Inside foi produzido como se fosse mais um dos shows ao vivo que popularizaram o comediante. Com tudo sendo filmado no espaço limitado de uma sala, é como se ele andasse de lá para cá sobre um palco em constante mudança. E assim como num show, a iluminação é essencial, utilizada na maioria das músicas e cenas de uma forma diferente e criativa, contando com projetores, globos espelhados, lâmpadas coloridas, holofotes dramáticos e até o celular, que em alguns momentos ganha um papel importante. Não só isso, mas o uso de adereços faz com que o pequeno cenário esteja constantemente mudando a cada cena, complementando as luzes.

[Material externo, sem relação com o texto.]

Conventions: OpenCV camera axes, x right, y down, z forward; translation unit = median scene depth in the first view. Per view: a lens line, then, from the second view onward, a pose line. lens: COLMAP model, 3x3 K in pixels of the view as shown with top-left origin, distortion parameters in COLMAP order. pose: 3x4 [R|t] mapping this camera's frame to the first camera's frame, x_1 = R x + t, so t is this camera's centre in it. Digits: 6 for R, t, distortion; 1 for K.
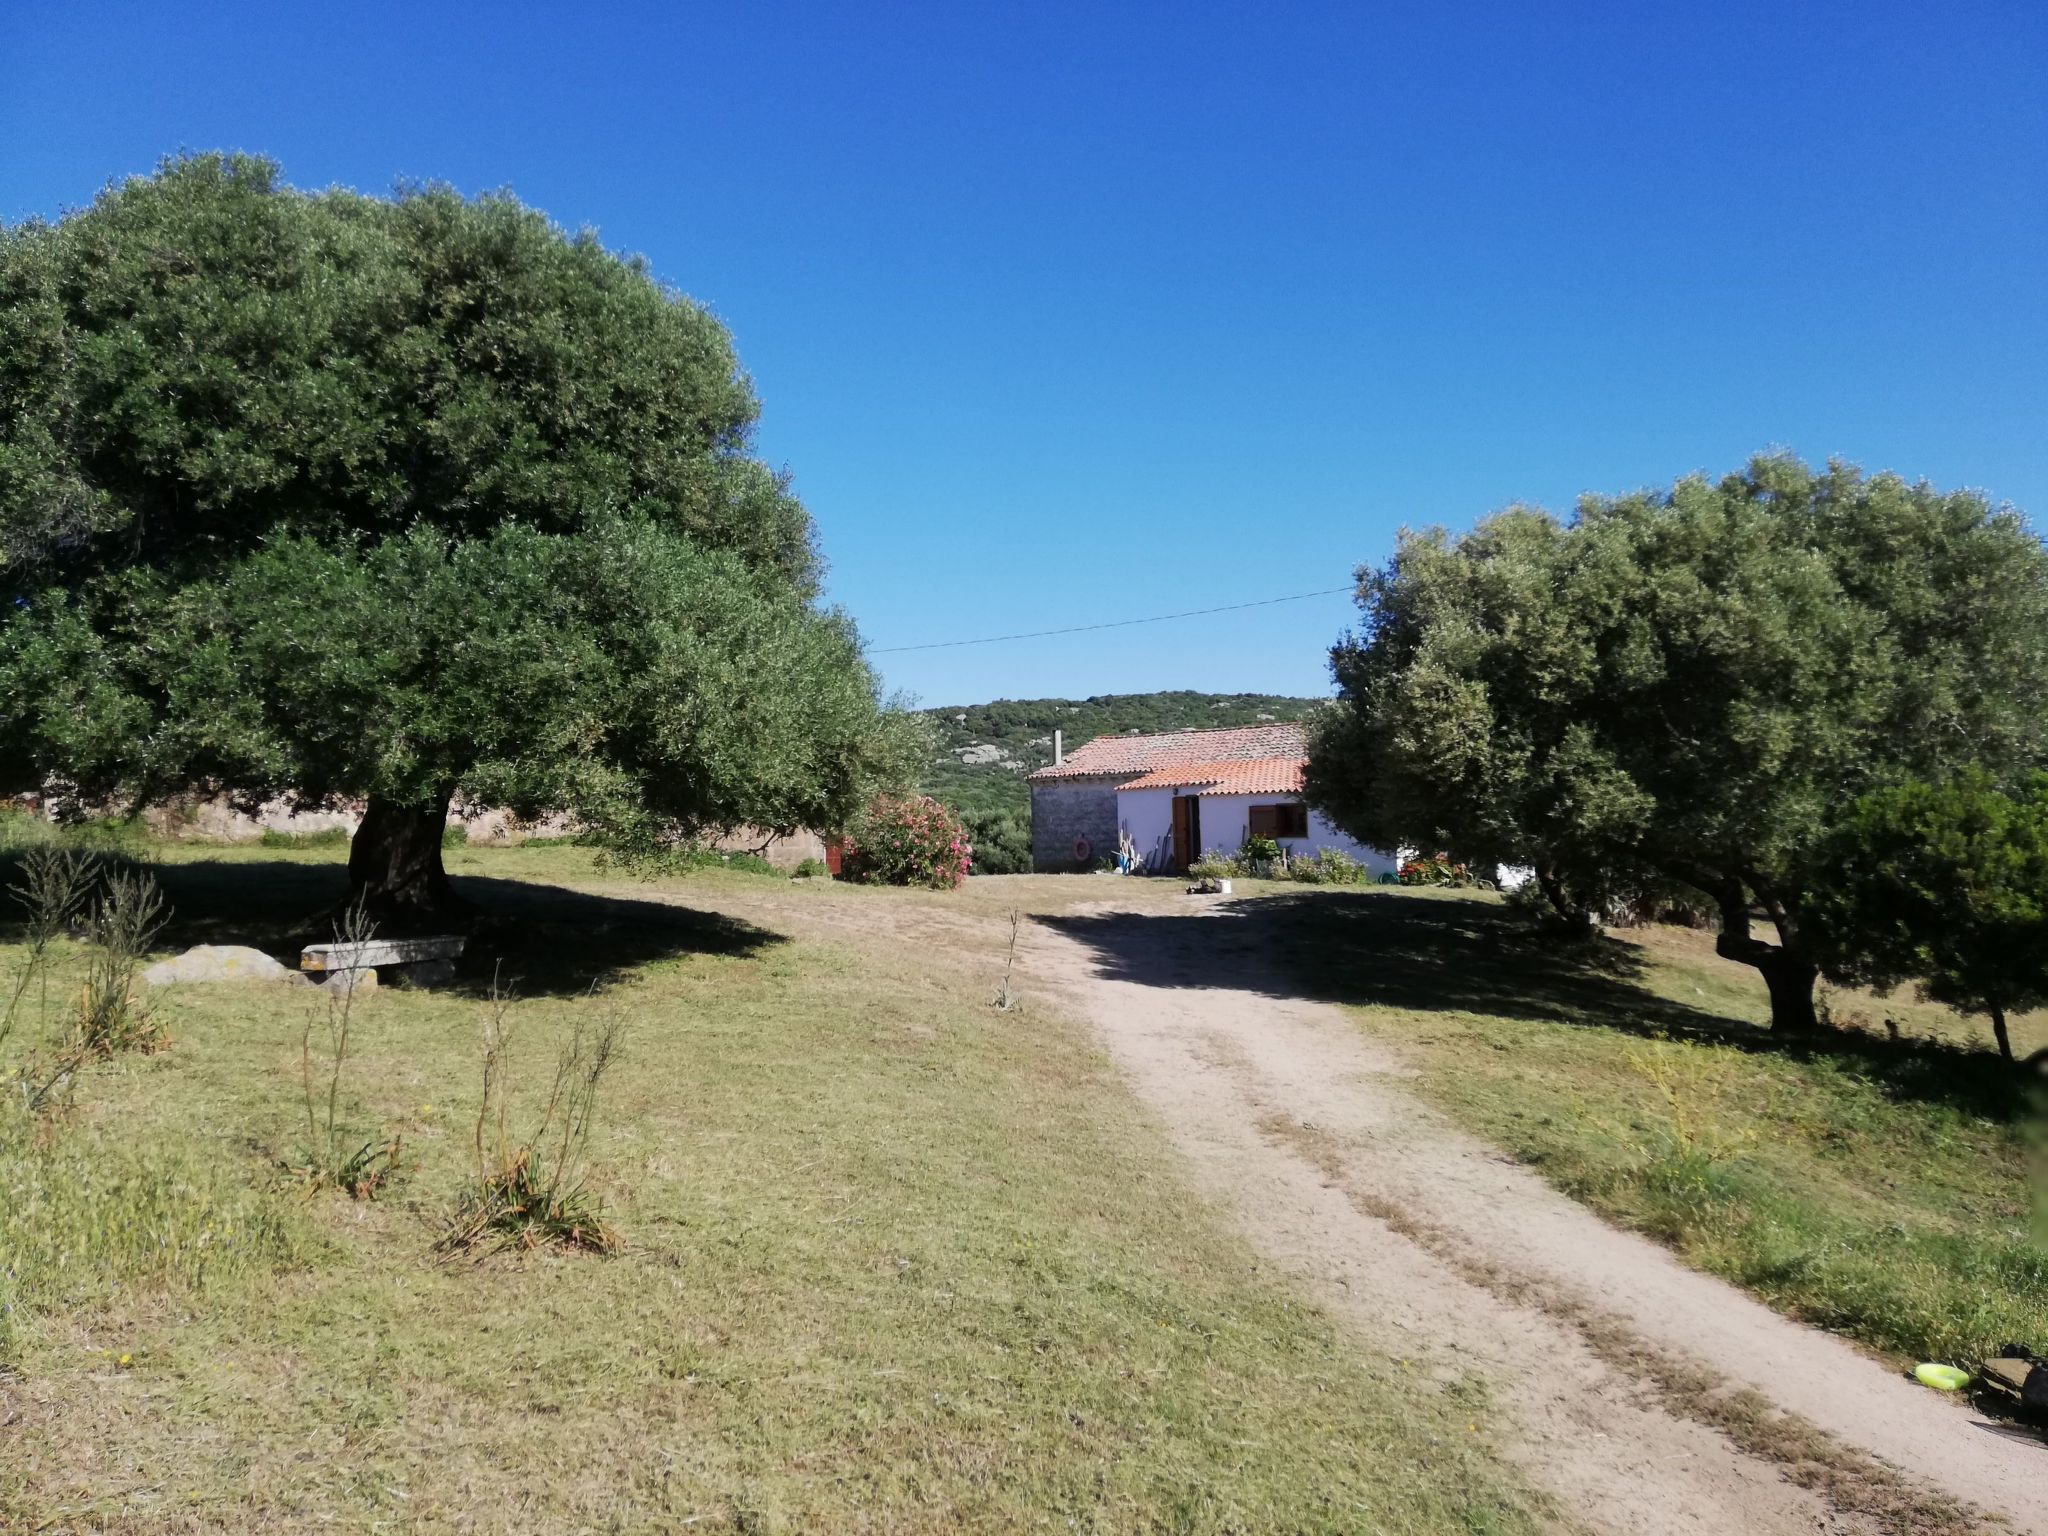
lens RADIAL K [[1322.2, 0, 1024.0], [0, 1322.2, 768.0], [0, 0, 1]] dist [0.000321, 0.000053]
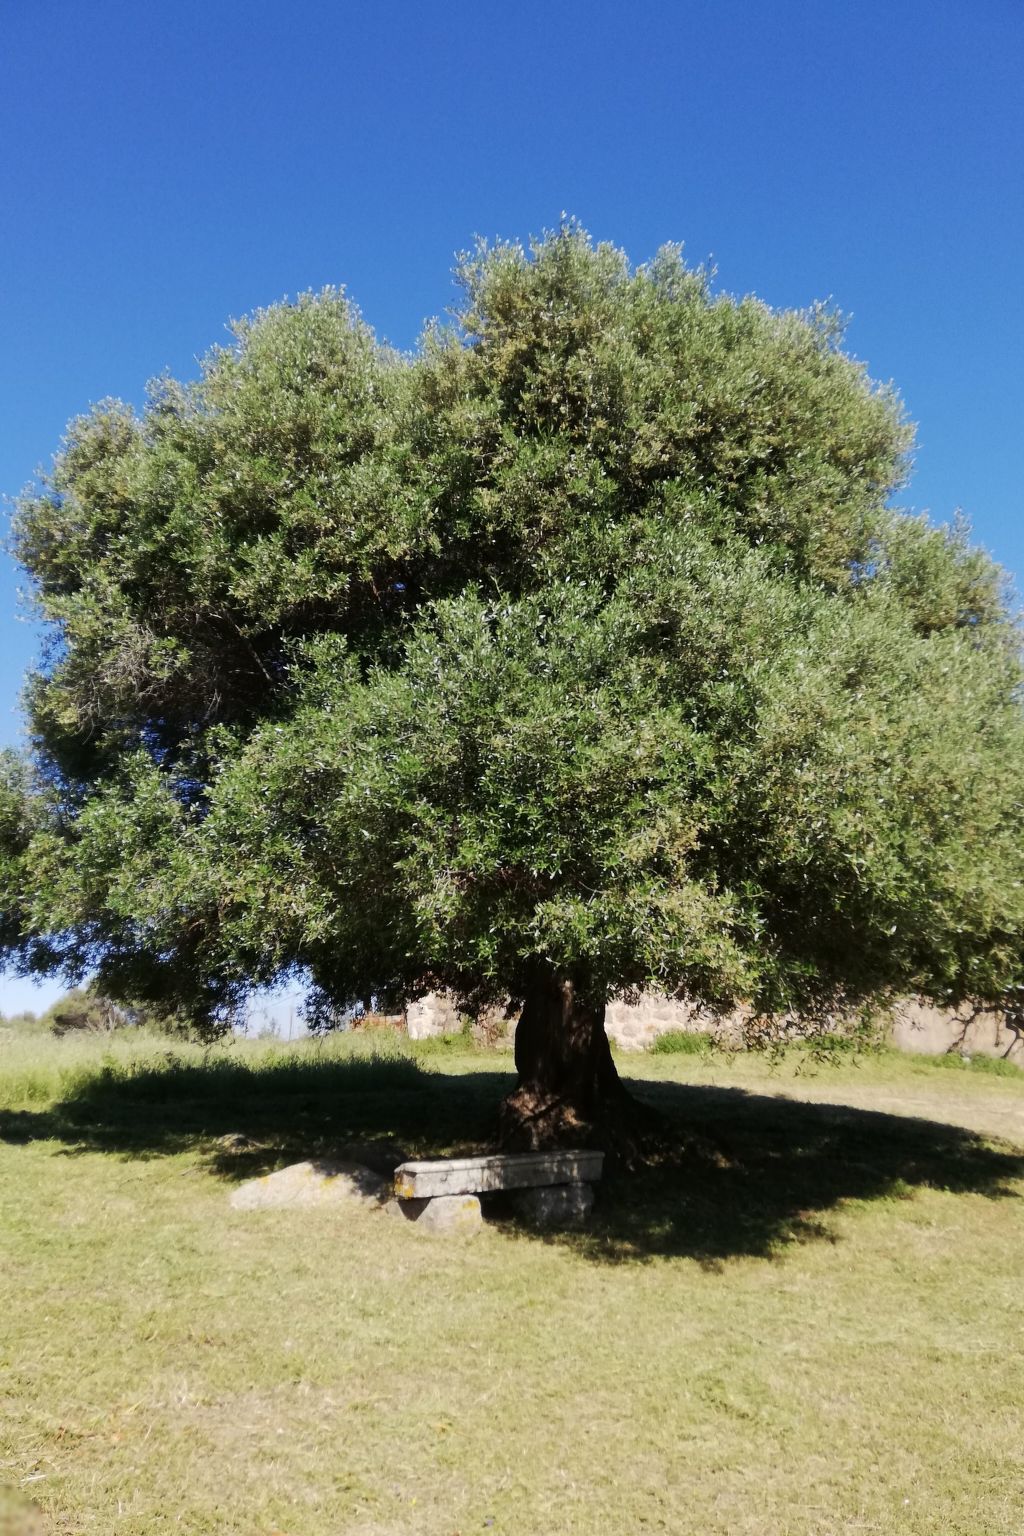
lens RADIAL K [[1199.2, 0, 512.0], [0, 1199.2, 768.0], [0, 0, 1]] dist [0.087535, 0.001750]
pose [[0.834009, -0.147477, -0.531676, -0.064102], [0.051107, 0.980122, -0.191699, 0.045048], [0.549378, 0.132707, 0.824968, 0.409314]]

Até a bagunça dos equipamentos de gravação compõe a fotografia quando a intenção é ilustrar o caos do ambiente.
Mas mesmo que a ideia seja passar a impressão do ‘ao vivo’, isso não quer dizer que a edição não tenha seus momentos de brilhar. O filme tem a consciência de que fala com quem é acostumado com a internet, e isso leva a momentos em que uma música é objeto de um vídeo de react, que se torna objeto de um vídeo de react num loop, ou quando Burnham simula uma live jogando um jogo encenado por ele mesmo. Há momentos também em que a proporção da tela muda seja para simular uma videochamada no celular ou o clássico formato quadrado das fotos do Instagram em White Woman’s Instagram.
Sendo engraçado quando quer, intenso quando precisa e constantemente misturando as duas coisas, Inside parece ter sido feito com o objetivo de falar com aqueles que estão em isolamento há mais de 1 ano. Tratando de assuntos de grande seriedade com muita leveza e bom humor, o show de Bo Burnham é uma brisa de ar fresco necessária em meio ao caos do mundo externo e da bagunça interna da vida de cada um.